Required work ▸
Rewrite the data below with "category" replaced by "group" and everything else left unchanged. Leave the pictures out of your rewritten version.

─── Material provided ───

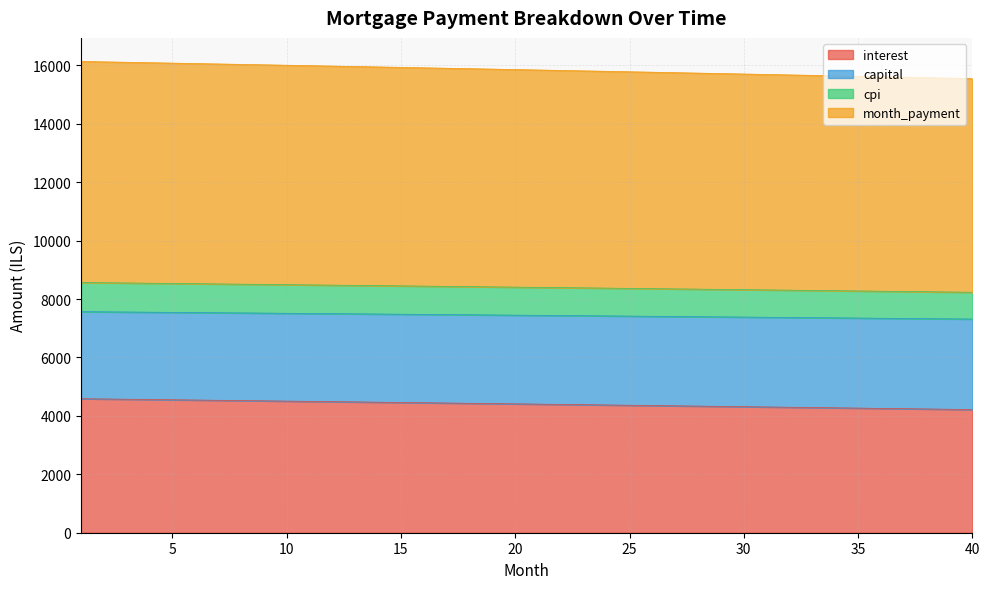

Is it true that month_payment equals 4142.5 at 29?

False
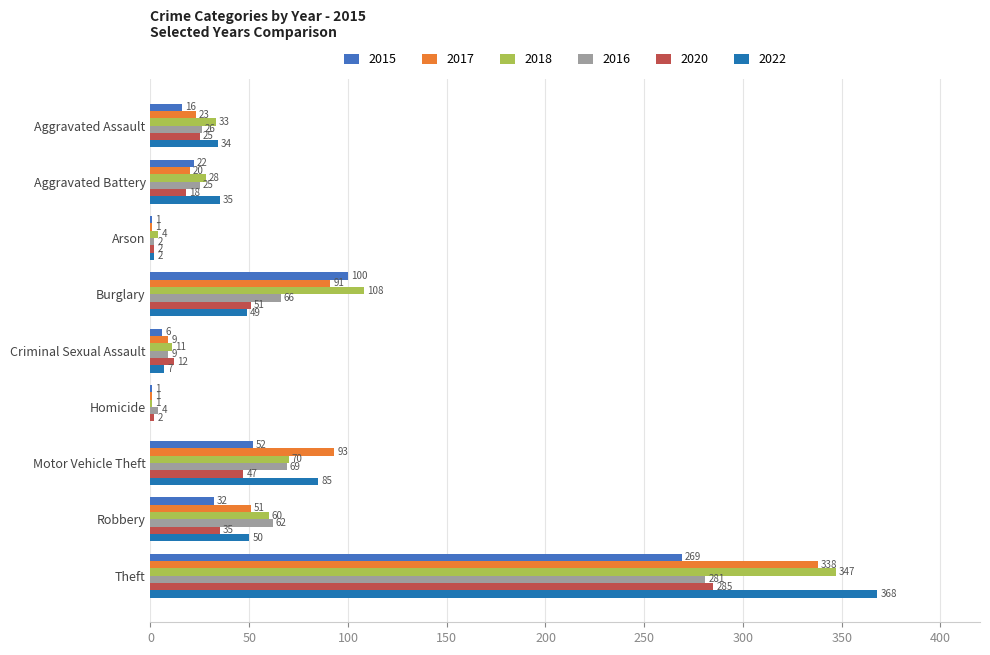

At which category is the sum across all series the highest?

Theft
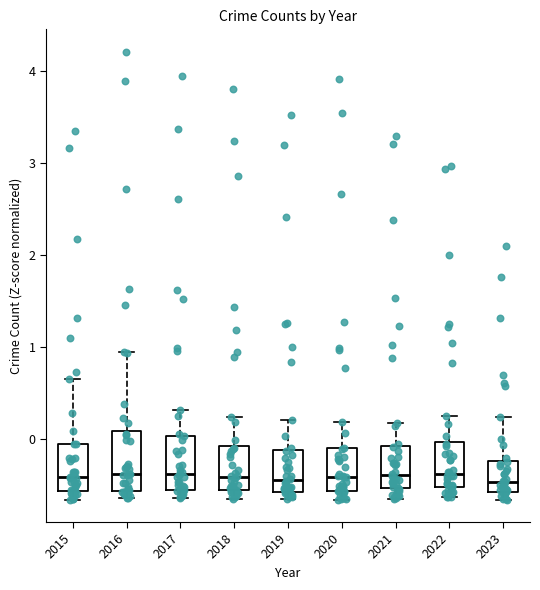

Reading left to right, read every box against the y-axis: the position of its median line, the range the box covers, and the ends of its whiskers. The values are not printed on the chart, so give them approximately, as read against the axis.

2015: median -0.4, box -0.6 to -0.1, whiskers -0.7 to 0.7
2016: median -0.4, box -0.6 to 0.1, whiskers -0.6 (just below the box's lower edge) to 0.9
2017: median -0.4, box -0.6 to 0.0, whiskers -0.6 (just below the box's lower edge) to 0.3
2018: median -0.4, box -0.6 to -0.1, whiskers -0.6 (just below the box's lower edge) to 0.2
2019: median -0.4, box -0.6 to -0.1, whiskers -0.6 (just below the box's lower edge) to 0.2
2020: median -0.4, box -0.6 to -0.1, whiskers -0.7 to 0.2
2021: median -0.4, box -0.5 to -0.1, whiskers -0.7 to 0.2
2022: median -0.4, box -0.5 to 0.0, whiskers -0.6 to 0.2
2023: median -0.5, box -0.6 to -0.2, whiskers -0.7 to 0.2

───

Solution below ▸
Is it true that month_payment equals 4142.5 at 29?

False

At which group is the sum across all series the highest?

Theft

Reading left to right, read every box against the y-axis: the position of its median line, the range the box covers, and the ends of its whiskers. The values are not printed on the chart, so give them approximately, as read against the axis.

2015: median -0.4, box -0.6 to -0.1, whiskers -0.7 to 0.7
2016: median -0.4, box -0.6 to 0.1, whiskers -0.6 (just below the box's lower edge) to 0.9
2017: median -0.4, box -0.6 to 0.0, whiskers -0.6 (just below the box's lower edge) to 0.3
2018: median -0.4, box -0.6 to -0.1, whiskers -0.6 (just below the box's lower edge) to 0.2
2019: median -0.4, box -0.6 to -0.1, whiskers -0.6 (just below the box's lower edge) to 0.2
2020: median -0.4, box -0.6 to -0.1, whiskers -0.7 to 0.2
2021: median -0.4, box -0.5 to -0.1, whiskers -0.7 to 0.2
2022: median -0.4, box -0.5 to 0.0, whiskers -0.6 to 0.2
2023: median -0.5, box -0.6 to -0.2, whiskers -0.7 to 0.2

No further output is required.